2) Challenging the way people think is one aim of Serenity Forge. How is this aim implemented in the games you make?

Z: Everyone has an opinion of what a game is and what a "gamer" should be. We aim to change that. The games we create are aimed to change peoples' perceptions of what games can be through both tangible knowledge via education and health, or the intangible mediums of art expression.
3) What are your thoughts on mainstream gaming, such as games on Sony PS4, Xbox One, Nintendo Wii U and Switch?

Z: Main stream gaming is great, they provide a strong foundation for entertainment and culture. I own a PS4 and a Wii U, and I just preordered the Switch. We develop for all of these consoles that you listed, and we wouldn't be here today without their support. However, I definitely think there are more socially conscious decisions that these video game giants could make to further improve the industry.
4) What are your favorite gaming genres? (RPG, Shooters, Platformers, Puzzles, etc.)

Z: I play all sorts of games so it's a bit hard to answer this question. The genre that I get most drawn into however would have to be tactical RPGs, such as the Fire Emblem series, and mechanically JRPG type games (non-firstperson RPGS).
5) What are your thoughts on certain parts of gaming communities, such as the autistic gaming community? (I am a source on autistic gaming since I am autistic myself. I run my own blog dedicated to autism topics as well!)

Z: I think the various gaming communities, especially ones that support gamers with difficulties really shine as stars in our industry. AbleGamers is an organization that I love and work with. We also work with EVO, the fighting game tournament in Las Vegas this year. The fighting game community overall had been an amazing group of passionate fans that I've seen time and again in supporting any type of gamers.
6) Expanding on the last question, how do you feel aspiring game developers, especially autistic devs, can receive opportunities in game dev projects? (I just worked on a mobile game dev project late last year and it's something I want to do more of.)
Z: A good friend of mine is an autistic developer, I definitely see his struggles in life trying to "make it work" in the industry. However, the beautiful thing of our industry is that it doesn't matter who you are, what you look like, how you behave, etc. Ultimately, if you have the passion and the artistic eye, you will be able to create an amazing game and be recognized for your work. Tons of game developers I know are on the autism spectrum, and the funny thing is, you probably played and loved a lot of their games without even knowing. That's the beauty of this medium.
7) Are there any game dev icons you've gotten inspiration from when making games? (Satoru Iwata, Shigeru Miyamoto, Yuji Naka, etc.)

Z: Most of my icons are actually outside of the game industry, and many of them have been dead for thousands of years. However, within the game industry, one of my main icons is exactly former president of Nintendo Satoru Iwata (I'm glad you brought him up). he's such an inspirational figure. 
If you just look at his life, you see a life filled with hard work, dedication, talent, understanding, care, and forward thinking. He's a engineer guru but at the same time, was loved by millions and spoke for a generation.

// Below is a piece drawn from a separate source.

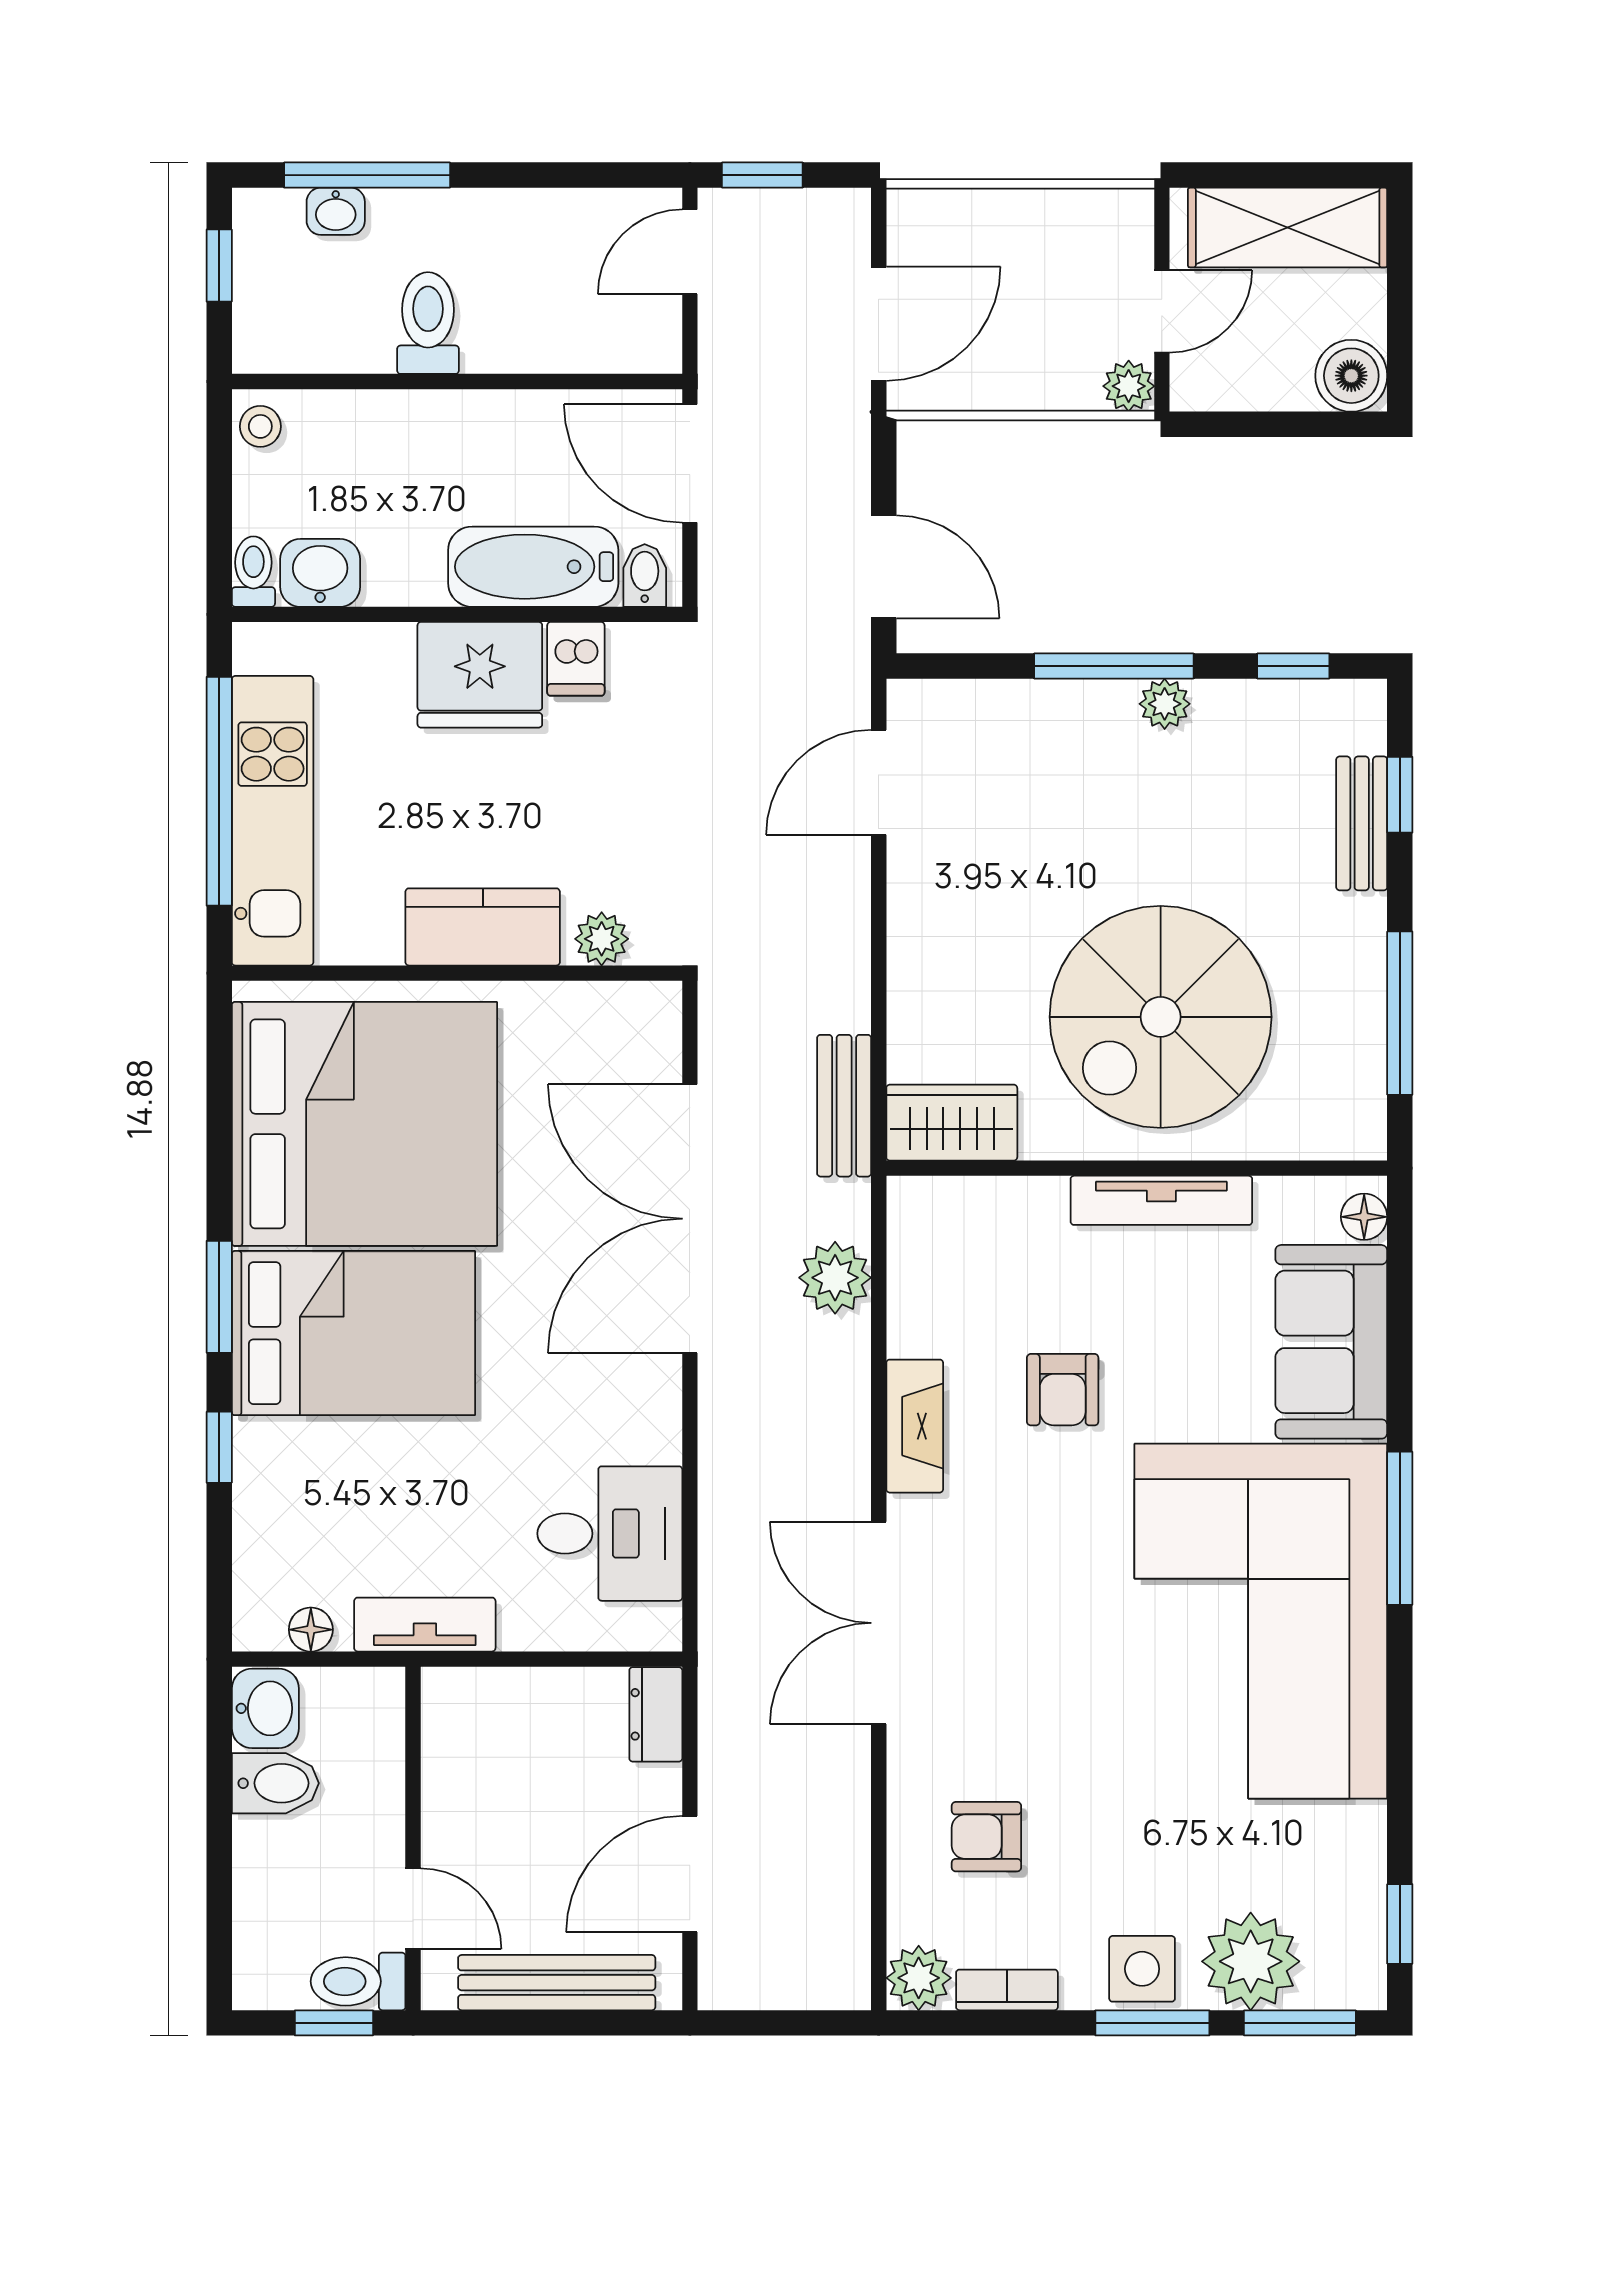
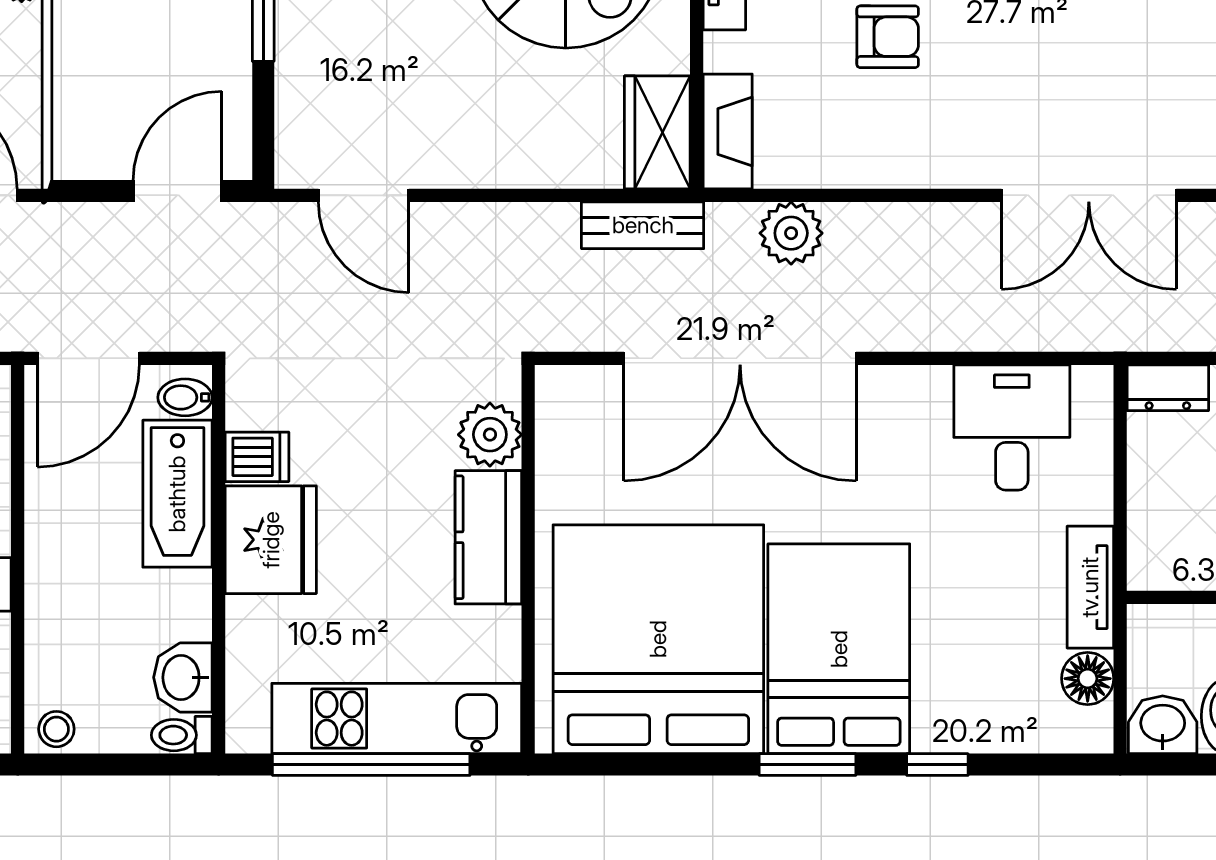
plant: (602, 939) -> (490, 435), width x1.38, depth x1.38
fireplace: (915, 1426) -> (728, 131), moved, turned 90
floor lamp: (311, 1630) -> (1088, 679), width x1.37, depth x1.37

He had amazing ideas and was not afraid to get his hands dirty to make them happen. Ultimately, when he was required to take on much larger tasks, he never hesitated and proceeded to do the right thing. Hard to find a better person than that.
8) What advice can you give aspiring game devs?

Z: I think most game devs are not dreaming big enough, or dreaming incorrectly. I don't want people to lose their passion in this industry because afterall, it's fueled by passion. However, I think most game devs either want to "make a small addicting money-making project" or "make a huge MMO." Neither choices should be the goal, especially of an aspiring dev. 
I think everyone needs to dream bigger and think about what kind of impact you want to make on society. When you make a game, think about WHY you're making it, and design a game specifically to that goal. Don't base it on "how much money I can make." Instead, base it on "what can I do to make the world better." Because the truth is, if you're able to achieve that 2nd goal, the first one will come naturally.